The Queen shoved the nurse at Schuller. The gun went off, barely missing both women. As the nurse and the Elite collided, the Queen yanked at the gun in Schuller’s hand, but his grip was tight and the gun fired a second time, again narrowly missing her. Pushing his arm up and away from her with the hand still in a dangling cuff, she slashed at him with the razor blade.
The nurse rolled out of the way, gripping her bleeding neck. Schuller used his arm to stop the Queen’s blade from hitting his stomach. They tussled on the floor, and the blade slipped from her hand, skittering under a small refrigerator. Schuller tried to aim his gun at her, but the Queen forced his wrist around until the gun pointed back at his chest. With both her hands on the gun, she pulled the trigger.

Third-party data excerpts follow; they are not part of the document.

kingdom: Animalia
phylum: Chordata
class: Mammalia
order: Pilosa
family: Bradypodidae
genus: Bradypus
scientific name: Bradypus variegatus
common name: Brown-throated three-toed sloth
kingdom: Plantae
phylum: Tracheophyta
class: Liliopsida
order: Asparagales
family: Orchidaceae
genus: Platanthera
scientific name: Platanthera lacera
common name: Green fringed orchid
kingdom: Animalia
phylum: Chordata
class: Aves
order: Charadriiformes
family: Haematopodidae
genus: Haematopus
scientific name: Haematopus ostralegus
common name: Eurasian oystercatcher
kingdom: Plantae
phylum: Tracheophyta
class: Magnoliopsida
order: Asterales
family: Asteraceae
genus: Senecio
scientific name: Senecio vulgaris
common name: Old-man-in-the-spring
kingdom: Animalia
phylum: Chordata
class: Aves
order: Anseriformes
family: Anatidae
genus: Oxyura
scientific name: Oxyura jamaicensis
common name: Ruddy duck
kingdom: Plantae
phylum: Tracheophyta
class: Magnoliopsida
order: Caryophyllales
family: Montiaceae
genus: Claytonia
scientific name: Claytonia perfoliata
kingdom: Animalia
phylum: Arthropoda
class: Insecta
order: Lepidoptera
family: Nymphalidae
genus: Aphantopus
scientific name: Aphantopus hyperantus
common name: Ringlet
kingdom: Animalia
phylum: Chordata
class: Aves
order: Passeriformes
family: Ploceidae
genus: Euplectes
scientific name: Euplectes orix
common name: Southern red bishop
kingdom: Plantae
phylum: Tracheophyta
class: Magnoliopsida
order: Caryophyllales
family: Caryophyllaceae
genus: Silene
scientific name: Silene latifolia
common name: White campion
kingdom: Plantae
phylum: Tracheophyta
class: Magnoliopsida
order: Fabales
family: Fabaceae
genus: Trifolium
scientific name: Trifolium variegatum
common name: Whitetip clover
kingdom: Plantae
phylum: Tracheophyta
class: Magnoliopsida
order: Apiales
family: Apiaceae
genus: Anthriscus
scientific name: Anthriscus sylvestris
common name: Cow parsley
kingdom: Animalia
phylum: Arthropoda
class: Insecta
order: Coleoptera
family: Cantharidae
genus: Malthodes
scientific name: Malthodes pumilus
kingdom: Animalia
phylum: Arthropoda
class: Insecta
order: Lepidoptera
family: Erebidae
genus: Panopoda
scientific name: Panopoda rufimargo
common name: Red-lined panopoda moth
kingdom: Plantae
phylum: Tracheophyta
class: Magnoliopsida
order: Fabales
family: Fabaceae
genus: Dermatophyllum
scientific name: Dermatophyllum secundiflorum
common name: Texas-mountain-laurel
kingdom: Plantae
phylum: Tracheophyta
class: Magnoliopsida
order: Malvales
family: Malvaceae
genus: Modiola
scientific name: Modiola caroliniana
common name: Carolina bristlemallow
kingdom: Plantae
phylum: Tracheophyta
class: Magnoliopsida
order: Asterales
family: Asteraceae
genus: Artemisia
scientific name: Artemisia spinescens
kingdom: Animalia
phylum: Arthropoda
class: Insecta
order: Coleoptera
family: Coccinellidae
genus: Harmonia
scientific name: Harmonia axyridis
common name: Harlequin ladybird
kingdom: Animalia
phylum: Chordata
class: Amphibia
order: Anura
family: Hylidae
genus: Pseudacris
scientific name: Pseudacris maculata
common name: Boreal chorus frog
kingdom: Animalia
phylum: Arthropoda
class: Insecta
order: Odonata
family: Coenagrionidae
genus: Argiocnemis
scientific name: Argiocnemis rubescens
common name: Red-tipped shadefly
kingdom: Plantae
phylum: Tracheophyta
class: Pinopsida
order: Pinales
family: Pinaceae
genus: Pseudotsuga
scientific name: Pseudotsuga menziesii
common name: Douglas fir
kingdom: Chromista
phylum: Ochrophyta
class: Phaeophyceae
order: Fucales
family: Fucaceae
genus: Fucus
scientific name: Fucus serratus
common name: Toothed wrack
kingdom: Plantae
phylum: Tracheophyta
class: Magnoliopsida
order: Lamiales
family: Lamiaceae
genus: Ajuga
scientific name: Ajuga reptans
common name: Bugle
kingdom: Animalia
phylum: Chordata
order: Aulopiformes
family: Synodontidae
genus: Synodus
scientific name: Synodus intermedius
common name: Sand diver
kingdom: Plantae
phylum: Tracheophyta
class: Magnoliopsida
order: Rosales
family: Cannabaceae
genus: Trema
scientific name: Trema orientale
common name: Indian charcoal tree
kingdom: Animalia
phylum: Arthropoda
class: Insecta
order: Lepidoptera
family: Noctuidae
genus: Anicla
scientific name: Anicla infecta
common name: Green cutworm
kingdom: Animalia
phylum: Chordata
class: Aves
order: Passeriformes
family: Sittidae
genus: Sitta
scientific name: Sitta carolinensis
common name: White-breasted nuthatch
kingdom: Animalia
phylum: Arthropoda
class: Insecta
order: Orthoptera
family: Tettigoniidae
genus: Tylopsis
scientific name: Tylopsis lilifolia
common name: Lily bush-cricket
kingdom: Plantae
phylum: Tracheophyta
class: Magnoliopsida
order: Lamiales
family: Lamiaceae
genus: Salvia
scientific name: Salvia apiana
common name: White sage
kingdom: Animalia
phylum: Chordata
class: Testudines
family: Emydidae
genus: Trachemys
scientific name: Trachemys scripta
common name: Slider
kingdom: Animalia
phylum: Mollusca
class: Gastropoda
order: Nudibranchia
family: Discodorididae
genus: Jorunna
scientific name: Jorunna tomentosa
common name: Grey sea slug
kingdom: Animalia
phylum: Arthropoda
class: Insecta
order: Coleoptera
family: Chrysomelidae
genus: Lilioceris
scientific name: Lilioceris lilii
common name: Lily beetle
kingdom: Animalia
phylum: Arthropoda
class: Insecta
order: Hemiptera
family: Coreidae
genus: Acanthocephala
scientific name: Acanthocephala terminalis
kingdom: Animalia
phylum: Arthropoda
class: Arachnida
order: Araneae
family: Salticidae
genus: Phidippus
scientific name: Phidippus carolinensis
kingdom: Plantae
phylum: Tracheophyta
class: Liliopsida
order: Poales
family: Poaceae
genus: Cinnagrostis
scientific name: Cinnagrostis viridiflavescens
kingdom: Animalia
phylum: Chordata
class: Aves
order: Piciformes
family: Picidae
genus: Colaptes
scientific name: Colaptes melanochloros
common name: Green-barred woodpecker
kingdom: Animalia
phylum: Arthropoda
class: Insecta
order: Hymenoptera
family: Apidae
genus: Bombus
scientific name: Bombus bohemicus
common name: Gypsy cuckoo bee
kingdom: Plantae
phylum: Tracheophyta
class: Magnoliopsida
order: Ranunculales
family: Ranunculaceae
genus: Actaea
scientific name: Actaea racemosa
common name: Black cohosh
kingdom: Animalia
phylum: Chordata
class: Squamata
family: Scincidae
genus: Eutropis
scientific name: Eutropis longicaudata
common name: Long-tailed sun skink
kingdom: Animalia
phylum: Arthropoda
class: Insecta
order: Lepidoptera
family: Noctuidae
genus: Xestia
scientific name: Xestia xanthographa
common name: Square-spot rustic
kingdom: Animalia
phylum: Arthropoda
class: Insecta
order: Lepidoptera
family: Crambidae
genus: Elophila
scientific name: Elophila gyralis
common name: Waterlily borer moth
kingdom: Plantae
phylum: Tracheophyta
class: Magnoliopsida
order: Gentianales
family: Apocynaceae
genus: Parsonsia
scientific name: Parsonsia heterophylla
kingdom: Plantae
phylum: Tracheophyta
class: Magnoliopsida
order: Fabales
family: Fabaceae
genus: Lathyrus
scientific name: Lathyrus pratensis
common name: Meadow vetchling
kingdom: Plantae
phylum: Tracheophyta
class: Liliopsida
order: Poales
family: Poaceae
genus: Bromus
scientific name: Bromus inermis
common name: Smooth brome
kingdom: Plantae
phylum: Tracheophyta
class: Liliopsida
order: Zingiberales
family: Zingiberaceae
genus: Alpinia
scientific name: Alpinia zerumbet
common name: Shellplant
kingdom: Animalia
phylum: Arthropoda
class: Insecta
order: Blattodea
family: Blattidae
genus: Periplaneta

Schuller’s body trembled at the invasion. Then something closed around the Queen’s ankle. She looked back and saw a cuff connecting her to the leg of the operating table. The nurse scrambled away and hid behind a rolling cabinet out of sight, still clutching her wounded neck.
“No!” the Queen shouted, pulling at her leg. “Take this thing off of me now! Right now! Let me go!”
Schuller, bleeding profusely from his chest, ignored the screams and brought his radio to his lips a second time. “Infirmary . . . code—” The radio fell from his dead hand. The Queen screamed at the nurse. Then she screamed at Schuller’s body, but neither responded no matter whatever hellish names and curses she cast at them. The guards arrived, but she complied with their orders to give up her gun only when her neck began to burn from the shock of the collar.